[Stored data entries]

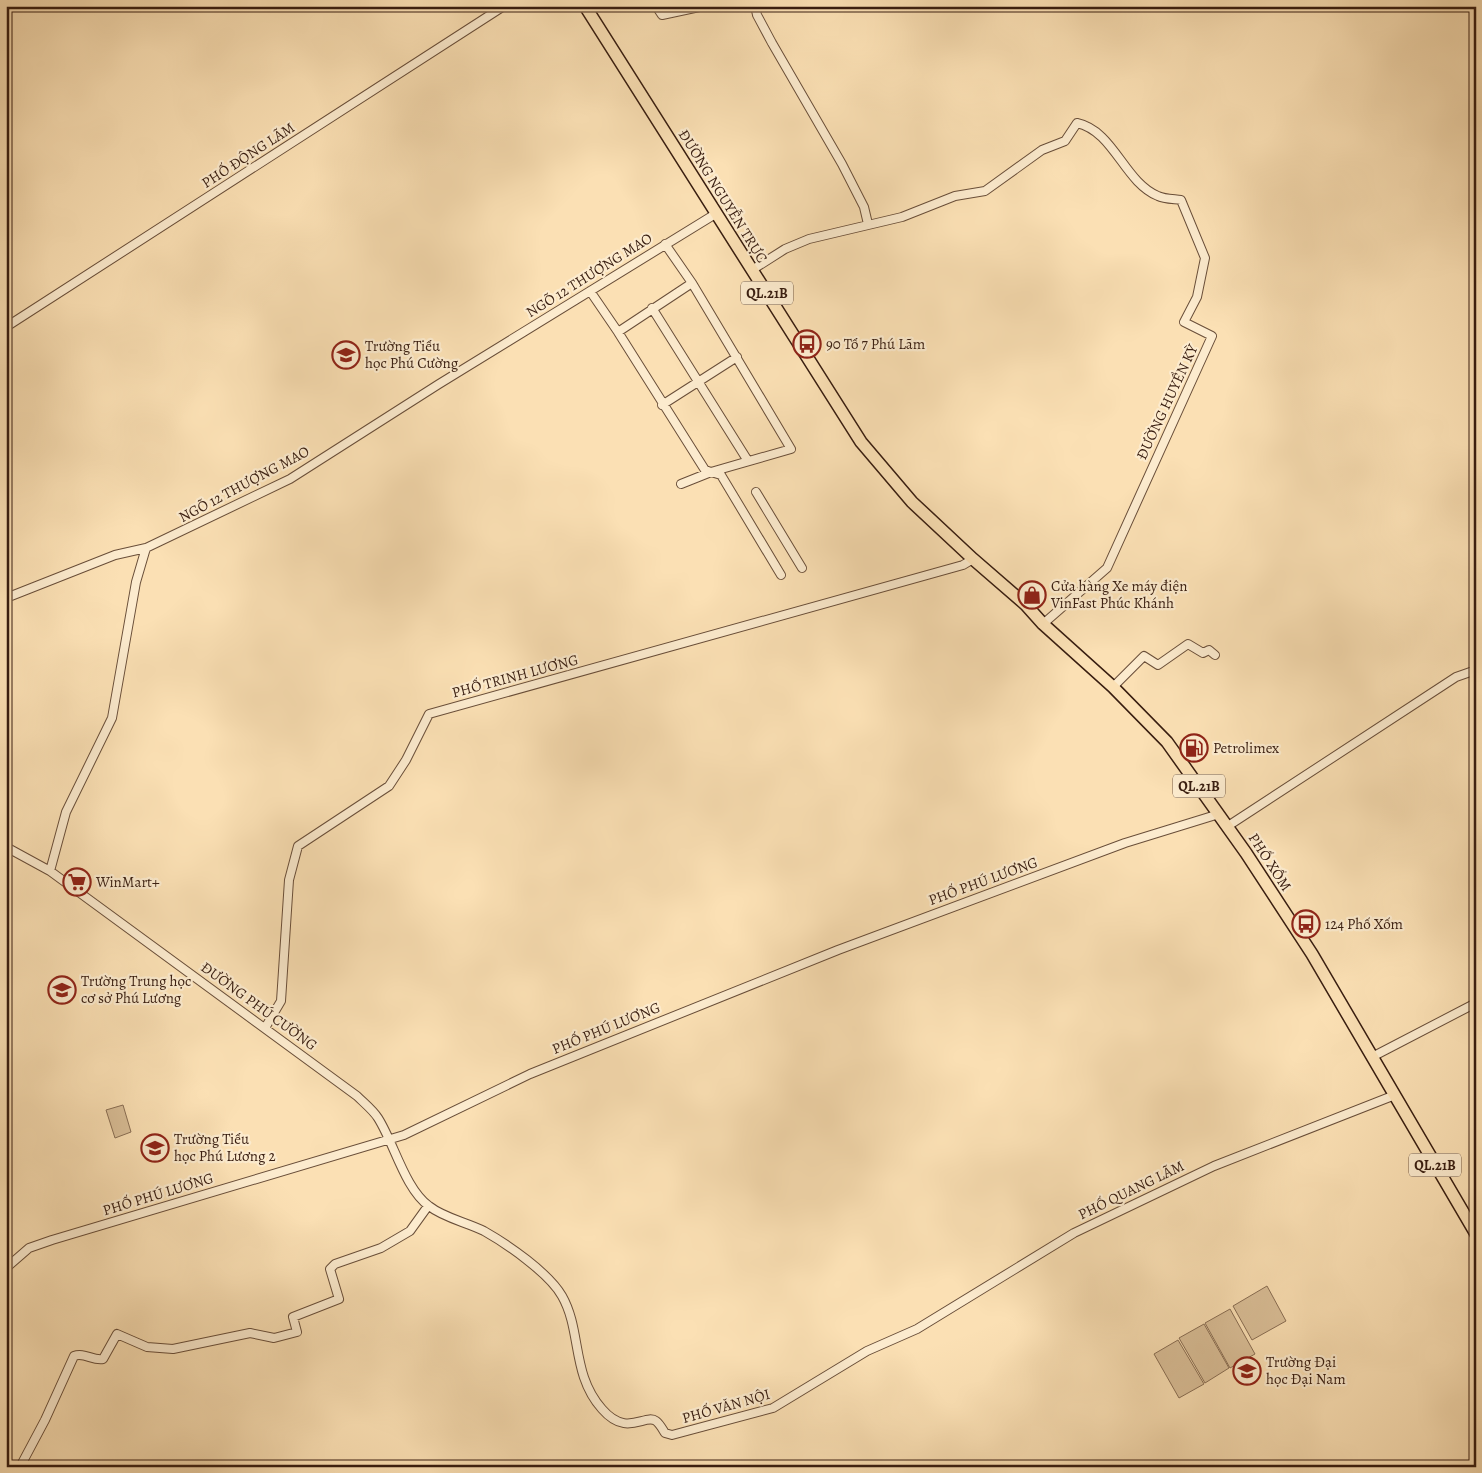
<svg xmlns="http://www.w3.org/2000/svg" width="1482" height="1473" viewBox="0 0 1482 1473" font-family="Alegreya,serif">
<rect width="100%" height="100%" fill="#fbe0b4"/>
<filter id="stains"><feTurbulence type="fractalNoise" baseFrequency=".004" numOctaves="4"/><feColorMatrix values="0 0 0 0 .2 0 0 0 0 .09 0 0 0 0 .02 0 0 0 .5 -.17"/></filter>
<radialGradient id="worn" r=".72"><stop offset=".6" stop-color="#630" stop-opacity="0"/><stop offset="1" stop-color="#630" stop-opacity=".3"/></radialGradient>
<path fill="#dabf98" stroke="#896e54" d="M123 1105 131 1132 115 1138 106 1110Z
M1267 1286 1286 1321 1252 1340 1233 1306Z
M1230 1309 1255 1354 1230 1368 1205 1323Z
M1204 1324 1229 1368 1205 1383 1179 1338Z
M1178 1340 1204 1384 1179 1398 1154 1354Z"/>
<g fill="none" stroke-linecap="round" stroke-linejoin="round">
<g stroke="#694e39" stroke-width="10">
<path id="minor" d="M656 6 662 15 704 6
M755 6 757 15 772 43 842 164 864 207 868 224
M665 244 692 283
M752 270 785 249 809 239 902 217 955 196 985 191 1042 150 1065 141 1077 123C1114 131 1124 182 1158 196 1164 199 1174 199 1181 200L1205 258 1197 297 1184 322 1212 336 1107 568 1043 624
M590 291 618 332 705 470 711 472 791 449 692 283 618 332
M652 308 748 461
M6 327 504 6
M662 405 737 357
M681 484 711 472 721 475 781 575
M756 492 802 568
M6 598 115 555 146 548
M1113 687 1144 656 1158 665 1188 644 1203 653 1209 650 1215 655
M1228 826 1456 677 1476 670
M6 847 50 871 357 1096C364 1103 373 1110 378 1118 394 1143 405 1189 429 1206 444 1218 466 1222 484 1231 507 1244 549 1273 562 1296 582 1331 571 1374 602 1409 627 1438 645 1413 656 1421 660 1424 663 1430 665 1433L672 1435 773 1408 867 1351 917 1329 1074 1233 1214 1166 1395 1095
M50 871 66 812 112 718 136 582 146 548 290 479 439 384 717 213
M265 1028 281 1001 289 880 298 846 389 786 406 760 429 714 963 565 973 559
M1372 1057 1476 1003
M6 1268 29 1248 52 1240 404 1135 530 1074 838 950 1125 843 1219 814
M20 1467 45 1420 74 1356C84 1352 93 1361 103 1359L117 1334 147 1347 173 1349 250 1333 274 1338 297 1332 293 1317 339 1299 330 1269 335 1264 381 1248 410 1231 428 1206"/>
</g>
<g stroke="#381d10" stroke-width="14">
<path id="highway" d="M585 6 861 442 912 502 973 559 1026 605 1043 624 1113 687 1167 742 1246 853 1312 954 1476 1234"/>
</g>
<use href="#minor" stroke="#fcebce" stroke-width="8"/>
<use href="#highway" stroke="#fbe0b4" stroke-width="11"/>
</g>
<defs>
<g id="bus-ring" transform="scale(1.4375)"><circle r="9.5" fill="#fcebce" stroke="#8f2418" stroke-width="1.5"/><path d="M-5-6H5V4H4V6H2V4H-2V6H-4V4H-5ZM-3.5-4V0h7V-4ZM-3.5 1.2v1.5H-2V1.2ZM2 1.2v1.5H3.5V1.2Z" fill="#8f2418"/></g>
<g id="school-ring" transform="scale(1.4375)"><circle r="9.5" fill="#fcebce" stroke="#8f2418" stroke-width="1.5"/><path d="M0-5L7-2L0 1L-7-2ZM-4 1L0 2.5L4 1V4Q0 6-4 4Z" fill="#8f2418"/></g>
<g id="shop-ring" transform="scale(1.4375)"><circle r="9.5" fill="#fcebce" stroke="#8f2418" stroke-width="1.5"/><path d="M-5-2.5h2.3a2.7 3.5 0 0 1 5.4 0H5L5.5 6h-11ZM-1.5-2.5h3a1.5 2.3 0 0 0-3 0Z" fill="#8f2418"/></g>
<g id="fuel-ring" transform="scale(1.4375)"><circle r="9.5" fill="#fcebce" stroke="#8f2418" stroke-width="1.5"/><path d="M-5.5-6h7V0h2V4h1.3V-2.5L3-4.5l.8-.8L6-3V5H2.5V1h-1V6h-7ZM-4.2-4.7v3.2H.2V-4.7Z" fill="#8f2418"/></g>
<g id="supermarket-ring" transform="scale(1.4375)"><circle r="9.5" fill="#fcebce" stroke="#8f2418" stroke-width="1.5"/><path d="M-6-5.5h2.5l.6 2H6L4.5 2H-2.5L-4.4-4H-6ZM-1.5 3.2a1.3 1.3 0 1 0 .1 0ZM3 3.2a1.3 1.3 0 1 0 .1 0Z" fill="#8f2418"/></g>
<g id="university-ring" transform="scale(1.4375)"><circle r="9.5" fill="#fcebce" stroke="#8f2418" stroke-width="1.5"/><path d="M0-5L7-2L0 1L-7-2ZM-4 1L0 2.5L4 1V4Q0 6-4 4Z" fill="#8f2418"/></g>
</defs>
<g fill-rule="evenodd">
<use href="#bus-ring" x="807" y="344"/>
<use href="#school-ring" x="346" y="355"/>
<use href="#shop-ring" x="1032" y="595"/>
<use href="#fuel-ring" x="1194" y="748"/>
<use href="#supermarket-ring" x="77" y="882"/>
<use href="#bus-ring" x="1306" y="924"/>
<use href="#school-ring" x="62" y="990"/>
<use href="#school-ring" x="155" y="1148"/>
<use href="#university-ring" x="1247" y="1371"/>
</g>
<g text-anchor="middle" stroke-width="4.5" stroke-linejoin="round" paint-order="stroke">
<g fill="#fcebce" stroke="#735b49" stroke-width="1">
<rect x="741" y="281.5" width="52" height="23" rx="4"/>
<rect x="1173" y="774.5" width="52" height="23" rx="4"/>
<rect x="1409" y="1153.5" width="52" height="23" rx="4"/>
</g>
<g font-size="14" font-weight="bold" fill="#381d10">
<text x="767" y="298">QL.21B</text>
<text x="1199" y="791">QL.21B</text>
<text x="1435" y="1170">QL.21B</text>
</g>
<g font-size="15" fill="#381d10" stroke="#fcebce">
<text transform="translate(248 155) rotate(-33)" y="5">PHỐ ĐỘNG LÃM</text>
<text transform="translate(723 196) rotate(58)" y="5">ĐƯỜNG NGUYỄN TRỰC</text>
<text transform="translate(589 275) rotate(-32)" y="5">NGÕ 12 THƯỢNG MAO</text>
<text transform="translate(1167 402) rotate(-65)" y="5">ĐƯỜNG HUYỀN KỲ</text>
<text transform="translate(244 484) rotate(-28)" y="5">NGÕ 12 THƯỢNG MAO</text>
<text transform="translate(515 676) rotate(-15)" y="5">PHỐ TRINH LƯƠNG</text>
<text transform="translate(1270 862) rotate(57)" y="5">PHỐ XỐM</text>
<text transform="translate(983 881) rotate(-20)" y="5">PHỐ PHÚ LƯƠNG</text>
<text transform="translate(259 1006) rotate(36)" y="5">ĐƯỜNG PHÚ CƯỜNG</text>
<text transform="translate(606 1028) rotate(-22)" y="5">PHỐ PHÚ LƯƠNG</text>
<text transform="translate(1131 1190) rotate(-26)" y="5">PHỐ QUANG LÃM</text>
<text transform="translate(158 1194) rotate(-17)" y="5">PHỐ PHÚ LƯƠNG</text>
<text transform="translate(726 1406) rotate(-16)" y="5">PHỐ VĂN NỘI</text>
</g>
<g font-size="15" fill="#381d10" stroke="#fcebce" text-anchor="start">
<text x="826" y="349">90 Tổ 7 Phú Lãm</text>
<text x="365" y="351">Trường Tiểu<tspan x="365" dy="17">học Phú Cường</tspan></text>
<text x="1051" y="591">Cửa hàng Xe máy điện<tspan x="1051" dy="17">VinFast Phúc Khánh</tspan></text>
<text x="1213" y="753">Petrolimex</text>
<text x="96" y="887">WinMart+</text>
<text x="1325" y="929">124 Phố Xốm</text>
<text x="81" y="986">Trường Trung học<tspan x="81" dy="17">cơ sở Phú Lương</tspan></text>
<text x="174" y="1144">Trường Tiểu<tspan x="174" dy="17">học Phú Lương 2</tspan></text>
<text x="1266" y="1367">Trường Đại<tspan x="1266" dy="17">học Đại Nam</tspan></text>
</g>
</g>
<rect width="1482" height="1473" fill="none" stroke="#fbe0b4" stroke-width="25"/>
<rect x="8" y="8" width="1467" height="1458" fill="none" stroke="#381d10" stroke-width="2.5"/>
<rect x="12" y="12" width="1457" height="1448" fill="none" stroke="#381d10"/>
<rect width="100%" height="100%" filter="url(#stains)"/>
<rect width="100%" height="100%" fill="url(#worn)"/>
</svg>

## Instructions for the task:
Find each line in the data above with the word "filter", then copy it.

## Task solution:
<filter id="stains"><feTurbulence type="fractalNoise" baseFrequency=".004" numOctaves="4"/><feColorMatrix values="0 0 0 0 .2 0 0 0 0 .09 0 0 0 0 .02 0 0 0 .5 -.17"/></filter>
<rect width="100%" height="100%" filter="url(#stains)"/>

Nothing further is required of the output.